## RECORDS PROVIDED:
-=-=-
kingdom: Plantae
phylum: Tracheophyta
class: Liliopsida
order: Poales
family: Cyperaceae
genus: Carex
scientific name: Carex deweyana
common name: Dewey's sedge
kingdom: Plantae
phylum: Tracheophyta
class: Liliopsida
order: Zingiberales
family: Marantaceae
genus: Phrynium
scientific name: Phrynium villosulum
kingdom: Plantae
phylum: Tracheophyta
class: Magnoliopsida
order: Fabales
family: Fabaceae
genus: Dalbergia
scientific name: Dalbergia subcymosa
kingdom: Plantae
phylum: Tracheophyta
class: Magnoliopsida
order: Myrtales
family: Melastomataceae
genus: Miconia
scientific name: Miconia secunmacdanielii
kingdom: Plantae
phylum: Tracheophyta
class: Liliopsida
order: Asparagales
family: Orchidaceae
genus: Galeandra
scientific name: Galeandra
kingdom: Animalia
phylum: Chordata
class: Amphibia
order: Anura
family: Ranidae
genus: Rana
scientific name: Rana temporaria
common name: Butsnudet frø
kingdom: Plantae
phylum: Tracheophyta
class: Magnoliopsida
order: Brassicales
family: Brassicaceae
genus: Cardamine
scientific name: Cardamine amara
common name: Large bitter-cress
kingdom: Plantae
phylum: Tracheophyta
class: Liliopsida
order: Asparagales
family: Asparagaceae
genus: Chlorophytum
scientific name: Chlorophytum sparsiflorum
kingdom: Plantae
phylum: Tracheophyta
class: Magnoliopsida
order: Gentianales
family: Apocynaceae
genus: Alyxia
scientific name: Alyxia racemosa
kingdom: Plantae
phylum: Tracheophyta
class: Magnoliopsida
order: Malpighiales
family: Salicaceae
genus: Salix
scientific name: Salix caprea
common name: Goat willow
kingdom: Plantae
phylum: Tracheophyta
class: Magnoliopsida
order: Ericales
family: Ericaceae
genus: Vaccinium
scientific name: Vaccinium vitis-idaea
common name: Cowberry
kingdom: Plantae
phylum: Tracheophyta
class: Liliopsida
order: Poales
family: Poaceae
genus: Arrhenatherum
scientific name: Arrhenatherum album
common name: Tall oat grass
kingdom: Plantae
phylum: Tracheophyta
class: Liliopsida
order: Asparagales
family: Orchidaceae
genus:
-=-=-
## AIM:
Reproduce every item above word for word, keeping each line in its original order.

## REPLY TO THE EXERCISE:
kingdom: Plantae
phylum: Tracheophyta
class: Liliopsida
order: Poales
family: Cyperaceae
genus: Carex
scientific name: Carex deweyana
common name: Dewey's sedge
kingdom: Plantae
phylum: Tracheophyta
class: Liliopsida
order: Zingiberales
family: Marantaceae
genus: Phrynium
scientific name: Phrynium villosulum
kingdom: Plantae
phylum: Tracheophyta
class: Magnoliopsida
order: Fabales
family: Fabaceae
genus: Dalbergia
scientific name: Dalbergia subcymosa
kingdom: Plantae
phylum: Tracheophyta
class: Magnoliopsida
order: Myrtales
family: Melastomataceae
genus: Miconia
scientific name: Miconia secunmacdanielii
kingdom: Plantae
phylum: Tracheophyta
class: Liliopsida
order: Asparagales
family: Orchidaceae
genus: Galeandra
scientific name: Galeandra
kingdom: Animalia
phylum: Chordata
class: Amphibia
order: Anura
family: Ranidae
genus: Rana
scientific name: Rana temporaria
common name: Butsnudet frø
kingdom: Plantae
phylum: Tracheophyta
class: Magnoliopsida
order: Brassicales
family: Brassicaceae
genus: Cardamine
scientific name: Cardamine amara
common name: Large bitter-cress
kingdom: Plantae
phylum: Tracheophyta
class: Liliopsida
order: Asparagales
family: Asparagaceae
genus: Chlorophytum
scientific name: Chlorophytum sparsiflorum
kingdom: Plantae
phylum: Tracheophyta
class: Magnoliopsida
order: Gentianales
family: Apocynaceae
genus: Alyxia
scientific name: Alyxia racemosa
kingdom: Plantae
phylum: Tracheophyta
class: Magnoliopsida
order: Malpighiales
family: Salicaceae
genus: Salix
scientific name: Salix caprea
common name: Goat willow
kingdom: Plantae
phylum: Tracheophyta
class: Magnoliopsida
order: Ericales
family: Ericaceae
genus: Vaccinium
scientific name: Vaccinium vitis-idaea
common name: Cowberry
kingdom: Plantae
phylum: Tracheophyta
class: Liliopsida
order: Poales
family: Poaceae
genus: Arrhenatherum
scientific name: Arrhenatherum album
common name: Tall oat grass
kingdom: Plantae
phylum: Tracheophyta
class: Liliopsida
order: Asparagales
family: Orchidaceae
genus:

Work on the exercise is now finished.